10. **Potability**: Indicates if water is safe for human consumption. Potable - 1 and Not potable - 0.

# **Method**
- **Data Load**: Imported the dataset into Python using Pandas.
- **EDA (Exploratory Data Analysis)**: Analyzed the dataset for missing values, and feature distributions.
- **Data Cleaning**: Handled missing values, ensuring data quality.
- **Data Sampling**: Applied random undersampling to balance the classes in the dataset.
- **Normalization**: Scaled the feature data to improve model performance.
- **Data Splitting**: Split the dataset into training and testing sets.
- **Model Training**: Trained multiple machine learning models on the training dataset.
- **Model Testing**: Evaluated the models on the testing dataset using various performance metrics.
- **Comparative Result Analysis**: Compared the models based on accuracy, precision, recall, and F1-score.
- **Summary**: Highlighted the best-performing model and discussed its potential applications.

# **Analysis Visuals**
![img2](https://github.com/shibbir282/Predictive-Data-Mining-on-Water-Potability/blob/main/Visuals/img2.PNG)
![img4](https://github.com/shibbir282/Predictive-Data-Mining-on-Water-Potability/blob/main/Visuals/img4.png)
![img5](https://github.com/shibbir282/Predictive-Data-Mining-on-Water-Potability/blob/main/Visuals/img5.PNG)
![img8](https://github.com/shibbir282/Predictive-Data-Mining-on-Water-Potability/blob/main/Visuals/img8.png)
![img9](https://github.com/shibbir282/Predictive-Data-Mining-on-Water-Potability/blob/main/Visuals/img9.png)
![img10](https://github.com/shibbir282/Predictive-Data-Mining-on-Water-Potability/blob/main/Visuals/img10.png)
![img11](https://github.com/shibbir282/Predictive-Data-Mining-on-Water-Potability/blob/main/Visuals/img11.png)

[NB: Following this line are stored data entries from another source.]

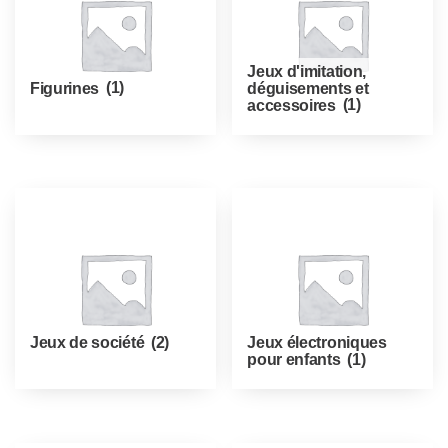
Jeux d'imitation,
Figurines
(1)
déguisements et
accessoires
(1)
Jeux de société
(2)
Jeux électroniques
pour enfants
(1)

# **Comparative Results Analysis**
### **Accuracy:**
The **Random Forest**, **LightGBM**, and **Hybrid Model** exhibit the highest accuracy (0.62), outperforming **Logistic Regression** (0.48) and **KNN** (0.51).

### **Precision**
The **Hybrid Model** leads in precision (0.62), slightly surpassing **Random Forest** (0.58) and **LightGBM** (0.59). **Logistic Regression** and **KNN** trail behind with 0.46 and 0.48, respectively.

### **Recall**
The **Hybrid Model** achieves the highest recall (0.62), matching **Random Forest** and slightly exceeding **LightGBM** (0.60). **Logistic Regression** shows a higher recall (0.59) compared to **KNN** (0.47).

### **F1-Score**
The **Hybrid Model** has the highest F1-Score (0.62), followed by **Random Forest** and **LightGBM** (both 0.60). **Logistic Regression** and **KNN** score lower at 0.51 and 0.47, respectively.

# **Summary**
The **Hybrid Model** outperforms other models across all performance metrics, closely followed by **Random Forest** and **LightGBM**. **Logistic Regression** and **KNN** underperform in comparison, particularly in terms of accuracy, precision and F1-Score. The **Hybrid Model**'s robust performance suggests its potential for real-world applications in water quality assessment and safety assurance.